▶ [Questions to answer]:
a: In the HyLaR overview, turn the paragraph beginning "We introduce HyLaR" into a short bulleted list that keeps its main facts.
b: Decide whether each statement agrees with the HyLaR overview, answering yes or no and quoting the words that settle it: (i) HyLaR applies its Decoupled Hybrid PPO algorithm during supervised fine-tuning. (ii) HyLaR combines textual chain-of-thought with continuous visual latent representations. (iii) The model is said to show stronger spatial understanding.

HyLaR: Hybrid Latent Reasoning with Decoupled Policy Optimization

Tao Cheng, Shi-Zhe Chen, Hao Zhang, Yixin Qin, Jinwen Luo, Zheng Wei

Overview

We introduce HyLaR, a training framework that enables multimodal large language models (MLLMs) to perform hybrid latent reasoning — combining textual chain-of-thought with continuous visual latent representations. HyLaR introduces a Canvas-in-Latents mechanism during supervised fine-tuning and a Decoupled Hybrid PPO algorithm during reinforcement learning, allowing the model to seamlessly interleave discrete text reasoning and continuous latent visual thinking.

🏆 Results

HyLaR achieves consistent improvements across a wide range of multimodal reasoning benchmarks. By combining textual chain-of-thought with continuous latent visual representations, our model demonstrates stronger spatial understanding, more accurate visual grounding. The following figures highlight our quantitative performance gains.

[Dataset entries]
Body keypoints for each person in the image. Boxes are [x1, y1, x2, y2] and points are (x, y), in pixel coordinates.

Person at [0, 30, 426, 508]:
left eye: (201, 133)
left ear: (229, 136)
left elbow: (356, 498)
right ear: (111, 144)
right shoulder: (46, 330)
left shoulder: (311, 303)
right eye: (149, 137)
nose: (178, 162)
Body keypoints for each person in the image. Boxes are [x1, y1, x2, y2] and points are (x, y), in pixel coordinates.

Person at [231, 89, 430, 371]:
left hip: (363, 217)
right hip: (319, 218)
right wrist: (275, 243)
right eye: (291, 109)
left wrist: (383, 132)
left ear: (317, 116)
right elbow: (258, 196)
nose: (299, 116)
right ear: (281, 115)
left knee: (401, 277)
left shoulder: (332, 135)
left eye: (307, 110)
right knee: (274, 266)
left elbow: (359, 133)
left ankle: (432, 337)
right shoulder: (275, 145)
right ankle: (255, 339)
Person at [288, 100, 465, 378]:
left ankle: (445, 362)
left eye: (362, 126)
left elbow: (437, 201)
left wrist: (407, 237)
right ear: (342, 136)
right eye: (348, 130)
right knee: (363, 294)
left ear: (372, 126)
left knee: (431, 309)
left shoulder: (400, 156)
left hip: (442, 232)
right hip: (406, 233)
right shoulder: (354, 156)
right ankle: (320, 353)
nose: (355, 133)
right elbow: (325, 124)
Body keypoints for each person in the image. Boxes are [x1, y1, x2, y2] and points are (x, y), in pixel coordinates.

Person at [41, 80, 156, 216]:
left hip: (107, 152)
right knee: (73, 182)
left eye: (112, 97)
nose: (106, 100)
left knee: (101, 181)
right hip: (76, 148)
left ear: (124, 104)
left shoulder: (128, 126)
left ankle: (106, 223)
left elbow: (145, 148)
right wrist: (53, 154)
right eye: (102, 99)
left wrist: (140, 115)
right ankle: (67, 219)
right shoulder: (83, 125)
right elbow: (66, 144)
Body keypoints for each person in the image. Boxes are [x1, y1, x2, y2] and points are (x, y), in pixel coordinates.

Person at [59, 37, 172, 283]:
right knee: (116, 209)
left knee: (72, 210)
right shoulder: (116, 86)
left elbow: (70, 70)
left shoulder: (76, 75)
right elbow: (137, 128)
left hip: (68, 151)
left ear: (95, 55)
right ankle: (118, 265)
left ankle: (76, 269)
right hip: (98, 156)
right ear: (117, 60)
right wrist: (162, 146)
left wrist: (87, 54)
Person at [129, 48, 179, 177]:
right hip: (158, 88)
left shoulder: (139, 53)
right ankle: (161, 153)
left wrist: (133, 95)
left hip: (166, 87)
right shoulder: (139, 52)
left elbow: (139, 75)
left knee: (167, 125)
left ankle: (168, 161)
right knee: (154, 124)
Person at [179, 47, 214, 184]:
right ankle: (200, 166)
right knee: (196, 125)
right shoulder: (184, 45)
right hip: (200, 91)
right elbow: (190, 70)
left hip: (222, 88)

▶ [Solutions for each task]:
a:
- HyLaR is a training framework for multimodal large language models (MLLMs).
- It enables hybrid latent reasoning, which combines textual chain-of-thought with continuous visual latent representations.
- During supervised fine-tuning, it uses a Canvas-in-Latents mechanism.
- During reinforcement learning, it uses a Decoupled Hybrid PPO algorithm.
- Together these let the model interleave discrete text reasoning with continuous latent visual thinking.

b:
(i) No: "a Canvas-in-Latents mechanism during supervised fine-tuning and a Decoupled Hybrid PPO algorithm during reinforcement learning"
(ii) Yes: "combining textual chain-of-thought with continuous visual latent representations"
(iii) Yes: "our model demonstrates stronger spatial understanding"